Your stretched storage volume is also in active/passive mode so you should keep VMs on particular datastore in the same site. The same is true for L2 segment and outside routing from the site.

Just my $0.02 based on my current knowledge ;-)

BTW: did I mentioned that stretched cluster is not DR for me? It is metro cluster = single failure zone. DR architecture should be architected as two independent failure zones.

TheFluffyAdmin said...

I agree, vsphere HA was never made for this kind of detection. You need other ways to deal with this kind of failure.

So in the case of internet routing only surviving in 1 of the 2 datacenters, what we would probably do in this scenario is to have some kind of a 'big red button' for the datacenter where internet is no longer available. Some kind of scripted mechanism to shutdown all the VMs there.
And then bring them up on the other side. We can do this neatly (neat shutdown, nice, ordered restart), but it would be slow.
You could also find ways of leveraging HA response anyway, by 'cheating' as in, pulling the networking for all the hosts in that datacenter. Or forcing an ESX shutdown for all those hosts. Depending on how fast you had to act and how many VMs where involved, these are scenarios we have seriously considered.

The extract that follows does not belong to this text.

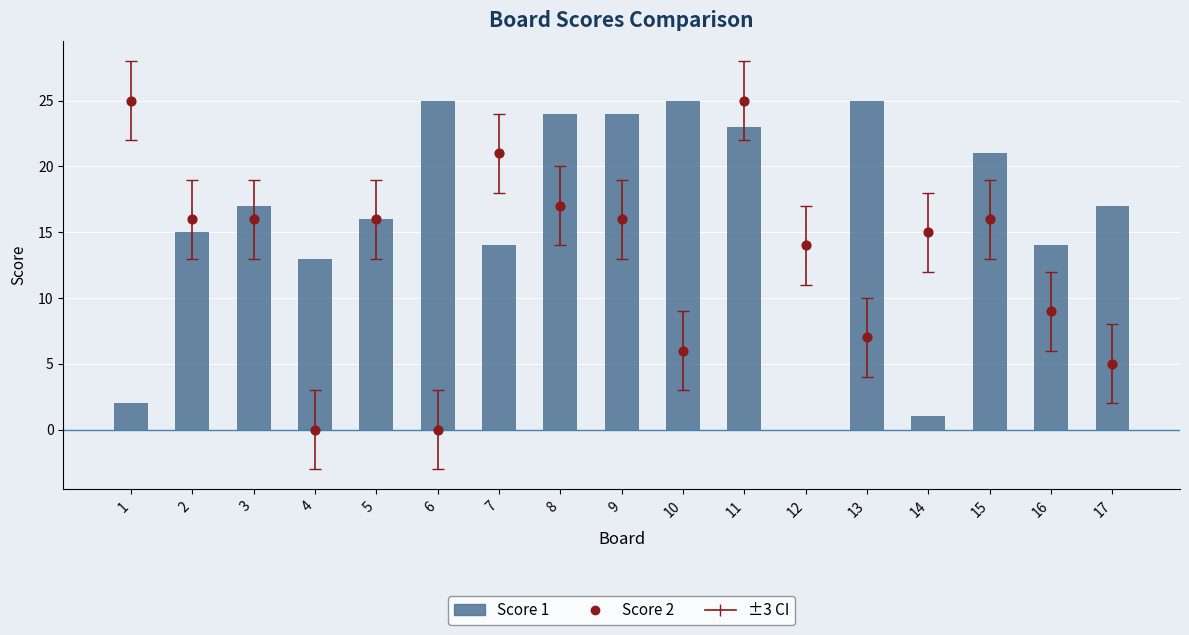

Which series reaches the maximum Y coordinate?

Score 1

But I have to say, if a metro-cluster split is not enough reason for a business to allow reasonable downtime to get VMs up again on the side with the surviving internet-routing, then perhaps they should not have gone with full data-mobility concept. Other design choices become more important like:
- Multiple internet-routes out, so that both datacenters still have it, regardless of inter-cluster split. (hard to do with active/passive firewall, router solutions, though, more costly)
- Run all production in 1 datacenter, and keep the other completely empty (just another view of the 50% rule, but a lot harder to justify politically)

David Pasek said...

Yep. That's where VM site locality preference together with NSX (ESG, DLR, DFW) become handy ;-)

But it is for another blog post.

Mino said...

Other requirement:

PDL AutoRemove feature in vSphere 5_5 and vSphere 6_x (2059622) VMware KB.htm

Disk.AutoremoveOnPDL to 0 instead of the default of 1

David Pasek said...

Thanks for the comment.

Generally, I agree with this recommendation for vMSC ...

... BUT it really depends on particular storage and if the storage even uses PDL for stretched volume control (active/passive volume fail-over) and leverage VM PDL response type to indirectly fail-over VMs from one site to another site. This VM fail-over control via PDL response type is IMHO very important consideration for non-uniform vMSC topology and not so important for uniform vMSC topology.

So it depends but I agree with general recommendation Disk.AutoremoveOnPDL=0 (false) for any vMSC cluster to avoid any unwanted LUN (volume) remove.